**AIM OF THE TASK**: Each entry below is to be transcribed exactly; pictures are not copied.

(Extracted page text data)
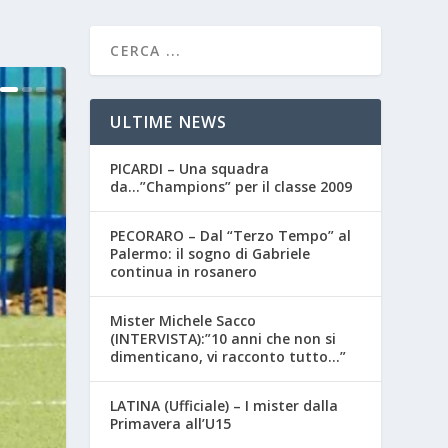
ULTIME NEWS
PICARDI – Una squadra
da…”Champions” per il classe 2009
PECORARO – Dal “Terzo Tempo” al
Palermo: il sogno di Gabriele
continua in rosanero
Mister Michele Sacco
(INTERVISTA):”10 anni che non si
dimenticano, vi racconto tutto…”
LATINA (Ufficiale) – I mister dalla
Primavera all’U15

**WRITTEN REPLY**:
ULTIME NEWS
PICARDI – Una squadra
da…”Champions” per il classe 2009
PECORARO – Dal “Terzo Tempo” al
Palermo: il sogno di Gabriele
continua in rosanero
Mister Michele Sacco
(INTERVISTA):”10 anni che non si
dimenticano, vi racconto tutto…”
LATINA (Ufficiale) – I mister dalla
Primavera all’U15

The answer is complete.